Чаку же предусмотрительность была чужда. Он обладал капиталом, переданным в доверительное управление бабушкиной фирме по производству косметики. Он обладал способностью громко, маниакально смеяться, был силен физически и, зная это, до полусмерти пугал людей своим умопомешательством, своими попойками, пренебрежительным отношением к своим старикам и тем, как без всякого предупреждения с самурайским воплем рассекал воздух между ним и вами сжатым кулаком. Учителя боялись его, потому что он абсолютно не нуждался в их одобрении и вдобавок зарекомендовал себя верховным судьей над всяческим вздором. Стоило преподавателю выдать на уроке какую-нибудь пошлость, глупость или высокопарную фразу, как Чак принимался трястись от беззвучного смеха, пока на глаза у него не наворачивались слезы и он едва не сползал на пол, застывая от хохота в неуклюжей позе. Казалось, его и вправду одолевает приступ боли, и все взгляды были устремлены на него.

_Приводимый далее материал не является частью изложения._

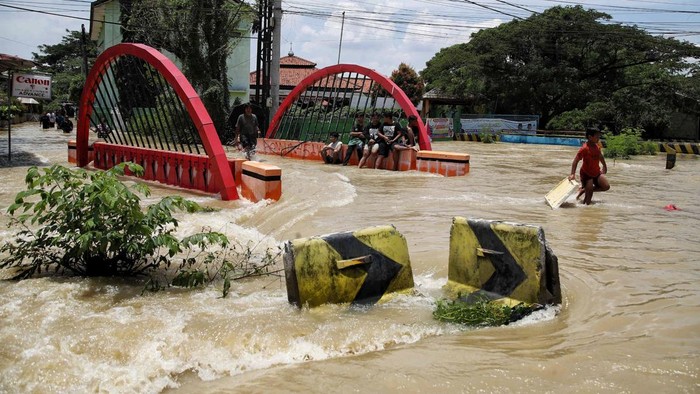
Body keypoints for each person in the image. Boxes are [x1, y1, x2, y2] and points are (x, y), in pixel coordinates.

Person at [568, 127, 610, 205]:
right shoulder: (584, 148)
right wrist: (572, 174)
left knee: (606, 186)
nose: (598, 138)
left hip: (596, 172)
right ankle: (585, 214)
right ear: (590, 137)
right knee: (588, 200)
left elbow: (600, 156)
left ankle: (583, 190)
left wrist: (604, 166)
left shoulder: (597, 146)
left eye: (599, 136)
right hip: (586, 174)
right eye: (597, 137)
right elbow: (575, 161)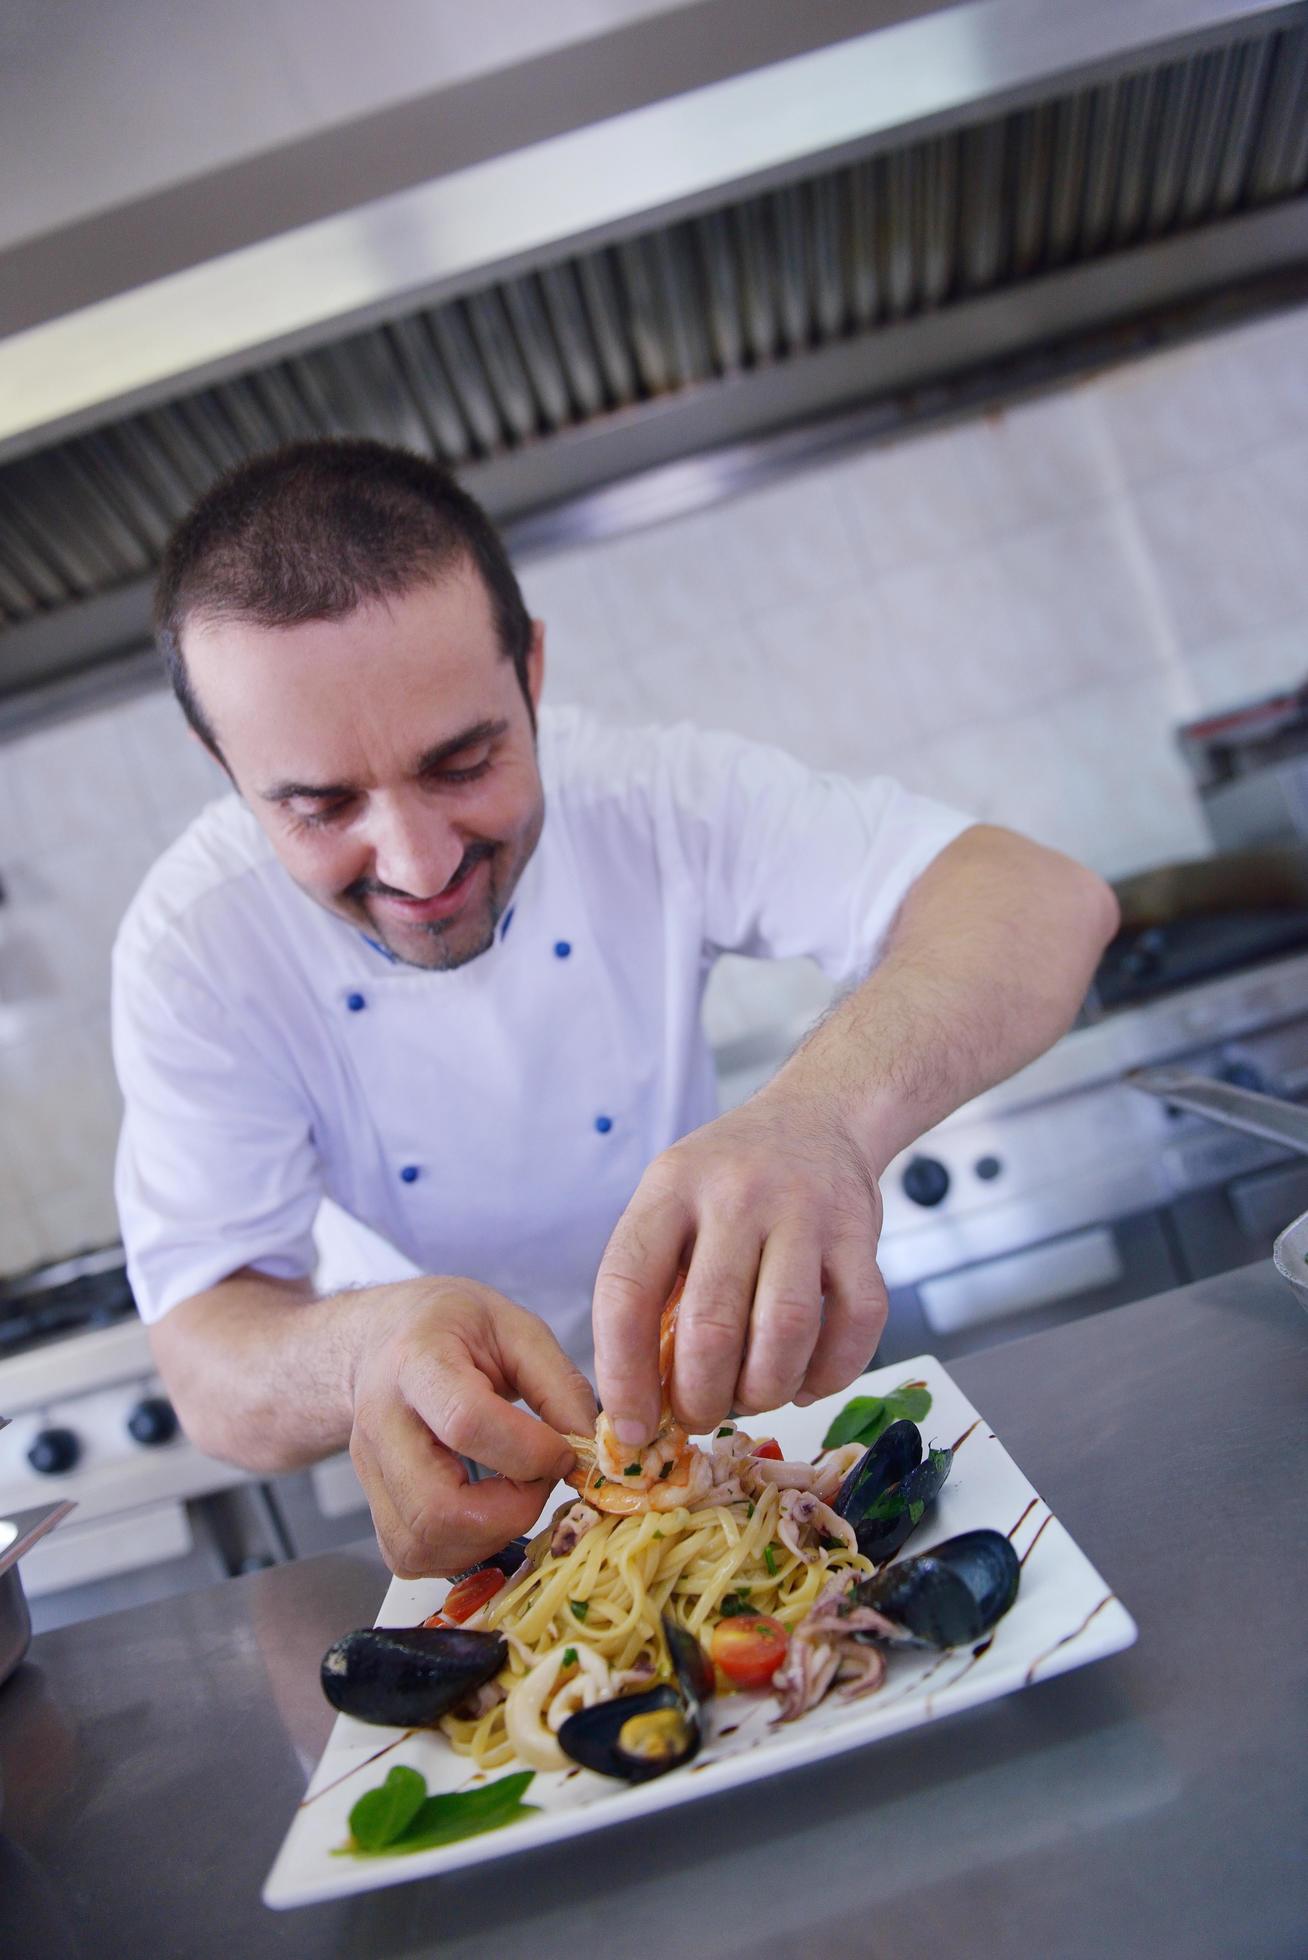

Его не страшили ни бесчисленные плохие отметки по поведению, ни наказания, ни низкая успеваемость. В колледж поступить он особенно не стремился, да и не сомневался в своих умственных способностях, которые, в соответствии с тогдашней американской модой, были подвергнуты Тесту; он был отнесен к разряду Гениев и провозглашен наиболее привлекательным из живых существ, неуспевающим учеником, не раскрывшим своих способностей — статус, который он ревностно оберегал везде и всюду, кроме уроков английского в группе для самых способных учеников, руководимой полуслепым седовласым земноводным, ковылявшим на свежем воздухе с одной перебитой перепонкой, слово „поэзия“ произносившим как „пиздия“ без „д“ в середине и до того рассеянным, что, услышав как-то раз звонок на урок, он шагнул с высокой библиотечной лестницы прямиком в никуда. Этот чудаковатый преподаватель тоже был Гением. Каждое лето он играл в театре на открытом воздухе роль Фальстафа, а некогда написал учебник семантики. Ради доктора Шлюмбергера Чак без устали корпел над романом о нефтедобытчике из Оклахомы, зачастую предававшемся эпическим попойкам и блуду, — романом, в котором скупые диалоги и изображенное скупыми красками насилие чередовались с потрясающе изысканными описаниями природы, узором, выполненным серебряным карандашом на фоне тонкого слоя китайских белил. Я прочел и похвалил книгу Чака, отчего он проникся ко мне симпатией. А я благодаря книге проникся симпатией к нему, ибо, хотя он и продолжал болтаться без дела, до слез хохотать и не произносил ни единого умного слова, по его сочинению я все же получил некоторое представление о его темпераменте, и, подобно тому, как масла можно сделать благоуханными, пропитав их ароматом цветов, так и характер Чака изменялся в моем воображении под воздействием этого литературного анфлеража.